What could we say? What could we do? We needed to be told what to do. He knew that.

‘You will have to go to Spain to identify your son,’ he told us. ‘The Spanish authorities won’t release the body until there’s formal identification. Unless there’s someone else who could do that for you …’

‘So, you’re not sure it’s Jonathan? It could be a mistake?’ Nancy snatched at hope.

‘Mrs Brigstocke, I’m sorry, but there is no mistake. The Spanish police have been through your son’s things … his bag was on the beach … There still has to be a formal identification though.’

‘Maybe someone stole his bag?’ she pleaded.

‘They found his passport. It’s definitely Jonathan.’

The female officer returned with the tea – too milky, too sweet.

‘The body can’t be released until it’s been formally identified. After that, you can bring him home,’ she said as she put down the tray. ‘If there’s anyone else who could do that …’

‘No, there’s no one else,’ I said.

‘No other family?’

I shook my head.

She took this in, then carried on. ‘The consulate will help with all the arrangements. They’ll look after everything for you.’

The body. Our son. The body. I felt Nancy slip her hand out of mine and wrap it around her teacup.

‘Here’s the number for the consulate, and I’ll give you mine too,’ the policewoman said, writing in a small pad. ‘In case you have any more questions.’ She held the piece of paper out to me, but it was Nancy who took it. She sat down with it, staring at the numbers. She didn’t look up when they walked to the door, or when she heard it close behind them.

There were questions, of course, which I hadn’t had the presence of mind to ask at the time. How exactly had it happened? What sort of accident? Was there anyone else involved? It was Nancy who found out those details when she telephoned the consulate, and it was Nancy who told me.

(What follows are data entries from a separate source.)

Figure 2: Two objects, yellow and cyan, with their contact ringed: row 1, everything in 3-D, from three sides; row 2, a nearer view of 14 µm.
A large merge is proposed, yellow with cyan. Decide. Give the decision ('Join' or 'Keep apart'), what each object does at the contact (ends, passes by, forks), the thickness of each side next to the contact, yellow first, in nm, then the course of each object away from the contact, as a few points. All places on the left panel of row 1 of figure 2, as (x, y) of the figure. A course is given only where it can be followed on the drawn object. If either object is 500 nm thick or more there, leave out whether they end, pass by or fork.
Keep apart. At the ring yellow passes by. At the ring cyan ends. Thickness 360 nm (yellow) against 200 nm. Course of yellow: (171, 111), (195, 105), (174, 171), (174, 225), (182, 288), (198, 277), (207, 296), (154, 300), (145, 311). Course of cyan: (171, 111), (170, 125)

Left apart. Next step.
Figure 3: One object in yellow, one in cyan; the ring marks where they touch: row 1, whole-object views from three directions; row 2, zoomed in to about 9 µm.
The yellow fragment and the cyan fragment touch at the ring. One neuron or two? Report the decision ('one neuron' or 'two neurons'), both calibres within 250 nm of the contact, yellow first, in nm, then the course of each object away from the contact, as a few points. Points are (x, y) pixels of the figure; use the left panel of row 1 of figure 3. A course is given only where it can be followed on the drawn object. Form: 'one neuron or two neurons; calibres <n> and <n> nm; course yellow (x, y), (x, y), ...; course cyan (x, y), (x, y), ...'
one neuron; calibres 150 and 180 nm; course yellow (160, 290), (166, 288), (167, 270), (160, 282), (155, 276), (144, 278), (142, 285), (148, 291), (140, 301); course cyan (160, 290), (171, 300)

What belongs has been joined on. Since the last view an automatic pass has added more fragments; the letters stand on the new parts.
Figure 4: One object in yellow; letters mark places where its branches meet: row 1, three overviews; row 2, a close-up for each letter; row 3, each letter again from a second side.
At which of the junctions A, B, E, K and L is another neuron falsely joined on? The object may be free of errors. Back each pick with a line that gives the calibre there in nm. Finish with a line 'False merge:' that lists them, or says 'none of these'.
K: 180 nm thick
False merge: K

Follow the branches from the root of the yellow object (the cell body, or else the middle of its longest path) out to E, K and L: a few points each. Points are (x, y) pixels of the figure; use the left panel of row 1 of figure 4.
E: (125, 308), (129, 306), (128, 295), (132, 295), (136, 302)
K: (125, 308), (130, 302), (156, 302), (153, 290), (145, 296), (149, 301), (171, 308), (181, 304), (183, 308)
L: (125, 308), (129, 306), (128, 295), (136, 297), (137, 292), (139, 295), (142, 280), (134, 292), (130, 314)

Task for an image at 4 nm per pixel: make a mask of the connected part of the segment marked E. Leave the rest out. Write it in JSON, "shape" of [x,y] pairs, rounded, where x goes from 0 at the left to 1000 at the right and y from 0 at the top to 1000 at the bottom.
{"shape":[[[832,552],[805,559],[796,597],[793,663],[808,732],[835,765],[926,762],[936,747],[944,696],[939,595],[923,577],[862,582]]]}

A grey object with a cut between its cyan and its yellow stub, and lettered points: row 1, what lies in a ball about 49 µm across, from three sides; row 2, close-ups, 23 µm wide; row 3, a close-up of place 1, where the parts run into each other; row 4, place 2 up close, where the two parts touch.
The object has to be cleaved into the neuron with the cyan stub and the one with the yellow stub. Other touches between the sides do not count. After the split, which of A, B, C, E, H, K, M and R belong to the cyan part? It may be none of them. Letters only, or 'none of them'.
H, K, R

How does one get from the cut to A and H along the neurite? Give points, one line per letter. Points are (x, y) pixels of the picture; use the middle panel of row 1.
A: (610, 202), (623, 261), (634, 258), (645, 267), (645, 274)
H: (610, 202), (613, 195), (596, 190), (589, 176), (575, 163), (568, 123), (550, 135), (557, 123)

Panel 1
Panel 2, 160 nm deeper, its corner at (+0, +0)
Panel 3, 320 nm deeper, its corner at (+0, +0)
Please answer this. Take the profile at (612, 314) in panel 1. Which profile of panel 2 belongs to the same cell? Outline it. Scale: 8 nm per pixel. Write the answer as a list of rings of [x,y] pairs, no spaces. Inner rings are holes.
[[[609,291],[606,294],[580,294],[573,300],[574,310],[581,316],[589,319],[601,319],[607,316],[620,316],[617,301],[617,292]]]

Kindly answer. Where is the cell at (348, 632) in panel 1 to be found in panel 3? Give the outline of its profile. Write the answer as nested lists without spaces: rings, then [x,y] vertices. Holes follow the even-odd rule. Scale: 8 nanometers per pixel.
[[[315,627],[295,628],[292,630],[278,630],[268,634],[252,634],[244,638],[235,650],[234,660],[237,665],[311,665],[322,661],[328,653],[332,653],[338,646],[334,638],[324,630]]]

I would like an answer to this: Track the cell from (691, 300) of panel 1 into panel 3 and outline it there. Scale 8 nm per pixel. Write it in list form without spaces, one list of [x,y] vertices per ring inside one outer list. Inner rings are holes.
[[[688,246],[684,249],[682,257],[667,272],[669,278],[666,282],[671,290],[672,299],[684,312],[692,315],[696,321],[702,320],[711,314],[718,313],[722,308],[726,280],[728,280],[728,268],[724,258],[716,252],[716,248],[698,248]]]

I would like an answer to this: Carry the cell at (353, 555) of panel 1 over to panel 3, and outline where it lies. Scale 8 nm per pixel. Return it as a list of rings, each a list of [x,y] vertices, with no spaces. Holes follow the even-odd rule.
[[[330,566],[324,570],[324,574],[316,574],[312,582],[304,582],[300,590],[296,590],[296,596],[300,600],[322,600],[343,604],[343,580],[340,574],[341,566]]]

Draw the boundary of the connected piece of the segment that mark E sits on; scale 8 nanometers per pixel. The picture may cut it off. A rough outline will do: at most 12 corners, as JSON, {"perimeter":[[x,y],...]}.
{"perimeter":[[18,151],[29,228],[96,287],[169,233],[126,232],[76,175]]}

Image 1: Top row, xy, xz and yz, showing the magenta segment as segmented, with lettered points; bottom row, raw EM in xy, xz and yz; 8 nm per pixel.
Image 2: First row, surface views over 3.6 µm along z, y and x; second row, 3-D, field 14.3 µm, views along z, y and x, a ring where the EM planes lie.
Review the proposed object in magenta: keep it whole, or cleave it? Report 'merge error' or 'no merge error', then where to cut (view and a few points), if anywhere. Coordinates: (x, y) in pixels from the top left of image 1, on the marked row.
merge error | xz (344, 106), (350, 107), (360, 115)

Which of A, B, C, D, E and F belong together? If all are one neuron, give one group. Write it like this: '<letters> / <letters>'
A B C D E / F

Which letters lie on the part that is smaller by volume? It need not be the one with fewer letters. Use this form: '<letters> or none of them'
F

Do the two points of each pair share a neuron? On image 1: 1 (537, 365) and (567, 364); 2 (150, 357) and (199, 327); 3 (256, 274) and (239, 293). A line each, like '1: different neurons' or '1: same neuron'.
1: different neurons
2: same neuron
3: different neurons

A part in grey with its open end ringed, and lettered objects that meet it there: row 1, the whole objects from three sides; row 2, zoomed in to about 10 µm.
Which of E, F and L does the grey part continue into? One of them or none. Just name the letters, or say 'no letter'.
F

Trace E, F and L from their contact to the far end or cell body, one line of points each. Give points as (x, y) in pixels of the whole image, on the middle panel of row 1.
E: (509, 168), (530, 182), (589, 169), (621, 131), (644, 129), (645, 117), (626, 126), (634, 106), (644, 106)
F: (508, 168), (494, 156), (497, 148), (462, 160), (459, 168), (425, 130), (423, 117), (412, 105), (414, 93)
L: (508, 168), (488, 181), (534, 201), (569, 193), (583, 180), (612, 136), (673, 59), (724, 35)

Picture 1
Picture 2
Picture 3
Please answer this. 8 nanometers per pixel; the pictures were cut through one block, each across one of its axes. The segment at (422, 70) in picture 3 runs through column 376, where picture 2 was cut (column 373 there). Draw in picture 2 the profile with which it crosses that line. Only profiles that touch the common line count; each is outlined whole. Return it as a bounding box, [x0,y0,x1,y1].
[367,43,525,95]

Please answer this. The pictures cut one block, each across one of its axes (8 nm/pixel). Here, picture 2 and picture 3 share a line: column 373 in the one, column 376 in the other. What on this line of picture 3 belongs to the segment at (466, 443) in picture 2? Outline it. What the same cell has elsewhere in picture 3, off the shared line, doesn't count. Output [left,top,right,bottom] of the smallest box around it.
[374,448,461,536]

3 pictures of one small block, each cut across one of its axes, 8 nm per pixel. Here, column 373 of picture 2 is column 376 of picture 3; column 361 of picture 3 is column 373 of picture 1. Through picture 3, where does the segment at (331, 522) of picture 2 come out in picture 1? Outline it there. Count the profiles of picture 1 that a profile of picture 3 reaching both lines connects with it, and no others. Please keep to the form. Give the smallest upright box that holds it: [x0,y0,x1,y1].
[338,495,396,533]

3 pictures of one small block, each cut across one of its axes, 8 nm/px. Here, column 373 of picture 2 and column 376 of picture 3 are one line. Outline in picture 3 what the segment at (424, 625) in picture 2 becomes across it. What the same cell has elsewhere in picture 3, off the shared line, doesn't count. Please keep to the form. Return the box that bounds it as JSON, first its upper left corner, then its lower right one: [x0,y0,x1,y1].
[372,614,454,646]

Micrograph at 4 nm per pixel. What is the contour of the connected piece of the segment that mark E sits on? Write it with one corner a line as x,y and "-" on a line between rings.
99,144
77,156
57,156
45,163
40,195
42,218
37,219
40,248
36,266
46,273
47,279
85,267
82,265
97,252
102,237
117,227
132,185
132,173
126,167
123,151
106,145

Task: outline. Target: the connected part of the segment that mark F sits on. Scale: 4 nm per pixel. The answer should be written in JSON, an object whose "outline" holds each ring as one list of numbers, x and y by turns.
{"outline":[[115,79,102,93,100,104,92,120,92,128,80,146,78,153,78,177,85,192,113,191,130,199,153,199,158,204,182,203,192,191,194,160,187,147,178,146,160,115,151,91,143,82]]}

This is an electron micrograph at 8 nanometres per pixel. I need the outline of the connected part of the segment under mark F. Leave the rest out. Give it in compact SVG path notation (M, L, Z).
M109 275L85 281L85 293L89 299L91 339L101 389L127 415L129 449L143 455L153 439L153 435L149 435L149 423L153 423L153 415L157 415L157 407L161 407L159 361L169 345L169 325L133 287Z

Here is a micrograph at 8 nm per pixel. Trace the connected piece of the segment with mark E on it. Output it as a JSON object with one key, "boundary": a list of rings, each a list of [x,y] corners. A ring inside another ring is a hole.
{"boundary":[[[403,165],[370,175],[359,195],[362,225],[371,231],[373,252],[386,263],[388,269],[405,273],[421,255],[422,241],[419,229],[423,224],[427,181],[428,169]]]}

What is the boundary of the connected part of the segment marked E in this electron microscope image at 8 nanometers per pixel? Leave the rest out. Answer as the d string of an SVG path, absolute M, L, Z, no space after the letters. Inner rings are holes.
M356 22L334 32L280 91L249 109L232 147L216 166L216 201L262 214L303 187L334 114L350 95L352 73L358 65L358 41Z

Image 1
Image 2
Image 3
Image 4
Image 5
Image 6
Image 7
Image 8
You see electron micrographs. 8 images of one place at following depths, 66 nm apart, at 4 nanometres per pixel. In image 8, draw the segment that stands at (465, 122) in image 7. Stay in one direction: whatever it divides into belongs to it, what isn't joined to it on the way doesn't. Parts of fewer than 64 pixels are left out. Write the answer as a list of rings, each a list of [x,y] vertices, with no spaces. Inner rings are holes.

That is when I first heard the name Ravenscroft. Nancy wanted to get in touch with her, but I persuaded her not to. I’d said it was up to her to contact us, and she’d agreed with me at the time. The fact that Catherine Ravenscroft made no attempt to do so made me even more certain that it had been the right decision. It was only later, after Nancy had developed the film from Jonathan’s camera, that she must have changed her mind. But she didn’t tell me. She kept it to herself.

When the door closed behind them I saw Nancy was shivering and I took the blanket from the back of the sofa and wrapped it around her shoulders. She still hadn’t looked at me.

‘Nancy, Nancy,’ I whispered. I knelt down and pulled her towards me – I had to pull her, she didn’t come willingly. It was shock, she couldn’t move. Of course I was shocked too, but in a way I was luckier than she was. I had her to focus on. I had to help her, so I couldn’t think about how I felt. I stroked her hair as if she was a child. I said her name again, several times, quietly, as if coaxing her out of sleep. And then she woke up and looked at me, shrugged the blanket from her shoulders and stood up, roughly dislodging me.

‘Book a flight, Stephen.’ Then she went upstairs and I heard a suitcase being dragged from under our bed.

25

Summer 2013

Robert’s neck is stiff, his eyes dry. Catherine’s lover is dead. Jesus. That’s why she thought she hadn’t needed to tell him. She thought she’d got away with it. Her lover was never going to turn up on their doorstep. No wonder she’d been depressed. She was grieving. Had she fallen in love? Not in such a short time, surely. But did it make her think she was missing something? Robert had spent the night in the car, taking the bottle of whisky with him when he stormed out of the flat. She begged him to stay, begged him to listen. She even ran after him.